Directions for this task: Give every line of text from the rows below as a JSON list of strings, one string per line, with blank lines skipped and the pictures left out.

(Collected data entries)
Content starts

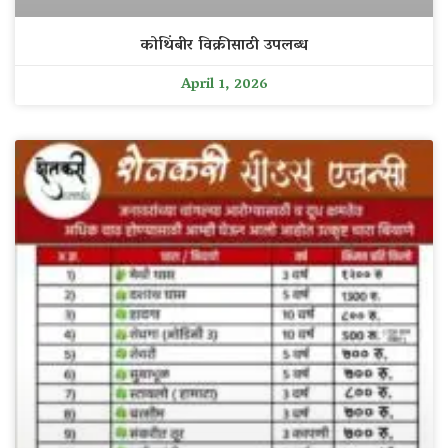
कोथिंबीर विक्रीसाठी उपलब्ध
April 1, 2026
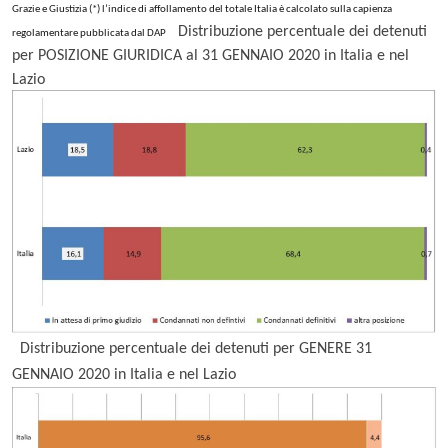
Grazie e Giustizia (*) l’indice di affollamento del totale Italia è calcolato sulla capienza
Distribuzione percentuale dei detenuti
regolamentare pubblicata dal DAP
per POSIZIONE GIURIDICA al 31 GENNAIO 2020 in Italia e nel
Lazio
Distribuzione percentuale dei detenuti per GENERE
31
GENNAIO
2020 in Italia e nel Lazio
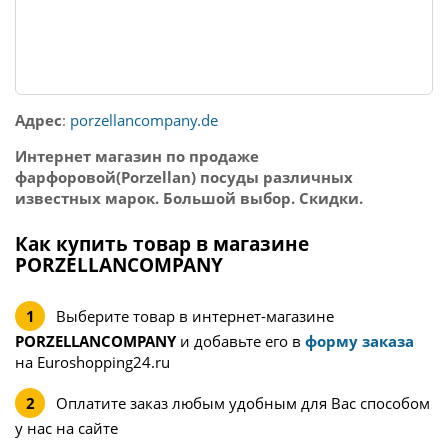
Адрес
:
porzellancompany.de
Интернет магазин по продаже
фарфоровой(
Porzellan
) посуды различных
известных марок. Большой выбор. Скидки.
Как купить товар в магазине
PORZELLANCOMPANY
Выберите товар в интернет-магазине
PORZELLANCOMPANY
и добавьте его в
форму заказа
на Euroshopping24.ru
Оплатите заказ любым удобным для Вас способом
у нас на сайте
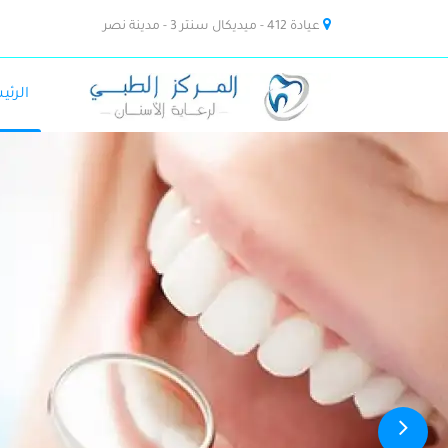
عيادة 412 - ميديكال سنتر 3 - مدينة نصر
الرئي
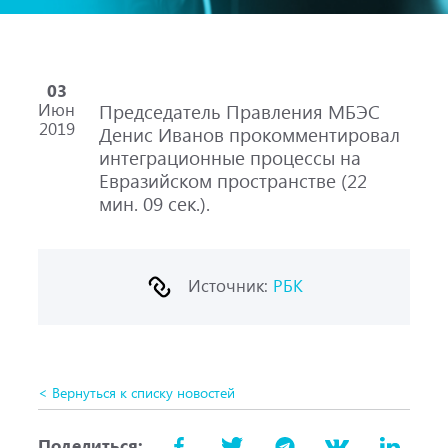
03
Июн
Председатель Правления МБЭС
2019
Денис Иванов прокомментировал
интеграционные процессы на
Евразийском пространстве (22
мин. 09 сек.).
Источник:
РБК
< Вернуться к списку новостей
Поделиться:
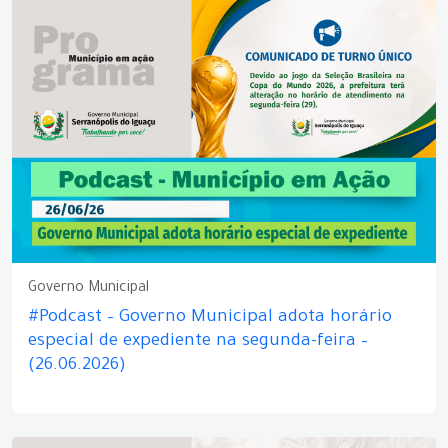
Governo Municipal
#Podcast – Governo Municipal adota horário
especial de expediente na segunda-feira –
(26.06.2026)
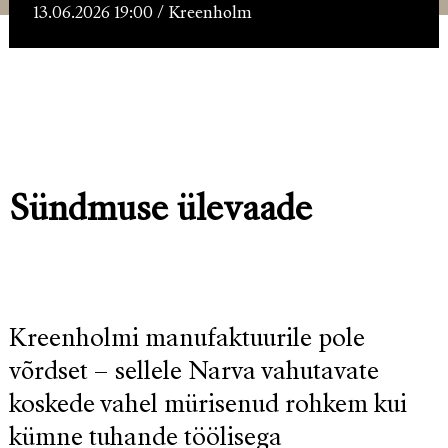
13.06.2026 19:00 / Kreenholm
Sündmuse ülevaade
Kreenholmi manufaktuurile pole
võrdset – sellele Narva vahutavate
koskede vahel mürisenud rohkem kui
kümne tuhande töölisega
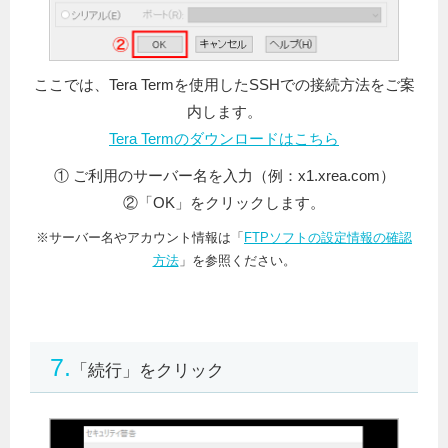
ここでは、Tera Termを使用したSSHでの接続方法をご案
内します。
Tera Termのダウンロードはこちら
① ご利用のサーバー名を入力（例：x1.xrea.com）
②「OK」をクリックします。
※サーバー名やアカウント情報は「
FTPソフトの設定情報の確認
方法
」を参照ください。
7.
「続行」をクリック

Content ends

Task result:
[
  "कोथिंबीर विक्रीसाठी उपलब्ध",
  "April 1, 2026",
  "Grazie e Giustizia (*) l’indice di affollamento del totale Italia è calcolato sulla capienza",
  "Distribuzione percentuale dei detenuti",
  "regolamentare pubblicata dal DAP",
  "per POSIZIONE GIURIDICA al 31 GENNAIO 2020 in Italia e nel",
  "Lazio",
  "Distribuzione percentuale dei detenuti per GENERE",
  "31",
  "GENNAIO",
  "2020 in Italia e nel Lazio",
  "Адрес",
  ":",
  "porzellancompany.de",
  "Интернет магазин по продаже",
  "фарфоровой(",
  "Porzellan",
  ") посуды различных",
  "известных марок. Большой выбор. Скидки.",
  "Как купить товар в магазине",
  "PORZELLANCOMPANY",
  "Выберите товар в интернет-магазине",
  "PORZELLANCOMPANY",
  "и добавьте его в",
  "форму заказа",
  "на Euroshopping24.ru",
  "Оплатите заказ любым удобным для Вас способом",
  "у нас на сайте",
  "عيادة 412 - ميديكال سنتر 3 - مدينة نصر",
  "الرئي",
  "03",
  "Июн",
  "Председатель Правления МБЭС",
  "2019",
  "Денис Иванов прокомментировал",
  "интеграционные процессы на",
  "Евразийском пространстве (22",
  "мин. 09 сек.).",
  "Источник:",
  "РБК",
  "< Вернуться к списку новостей",
  "Поделиться:",
  "Governo Municipal",
  "#Podcast – Governo Municipal adota horário",
  "especial de expediente na segunda-feira –",
  "(26.06.2026)",
  "13.06.2026 19:00 / Kreenholm",
  "Sündmuse ülevaade",
  "Kreenholmi manufaktuurile pole",
  "võrdset – sellele Narva vahutavate",
  "koskede vahel mürisenud rohkem kui",
  "kümne tuhande töölisega",
  "ここでは、Tera Termを使用したSSHでの接続方法をご案",
  "内します。",
  "Tera Termのダウンロードはこちら",
  "① ご利用のサーバー名を入力（例：x1.xrea.com）",
  "②「OK」をクリックします。",
  "※サーバー名やアカウント情報は「",
  "FTPソフトの設定情報の確認",
  "方法",
  "」を参照ください。",
  "7.",
  "「続行」をクリック"
]